Written task.
From the items below, extract every line that contains the word "Someone".

Records in a dataset:

Start of Block

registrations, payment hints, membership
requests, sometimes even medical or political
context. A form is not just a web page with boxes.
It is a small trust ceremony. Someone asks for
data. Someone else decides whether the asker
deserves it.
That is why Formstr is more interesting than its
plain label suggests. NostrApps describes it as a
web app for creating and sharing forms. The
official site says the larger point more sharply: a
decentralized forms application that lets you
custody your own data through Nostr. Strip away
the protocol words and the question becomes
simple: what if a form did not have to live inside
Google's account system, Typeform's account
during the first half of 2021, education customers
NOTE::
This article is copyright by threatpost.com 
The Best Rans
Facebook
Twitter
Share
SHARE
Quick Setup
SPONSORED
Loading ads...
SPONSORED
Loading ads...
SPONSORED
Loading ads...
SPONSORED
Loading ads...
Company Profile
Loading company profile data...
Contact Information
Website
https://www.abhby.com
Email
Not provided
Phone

End of Block

Answer for this exercise.
It is a small trust ceremony. Someone asks for
data. Someone else decides whether the asker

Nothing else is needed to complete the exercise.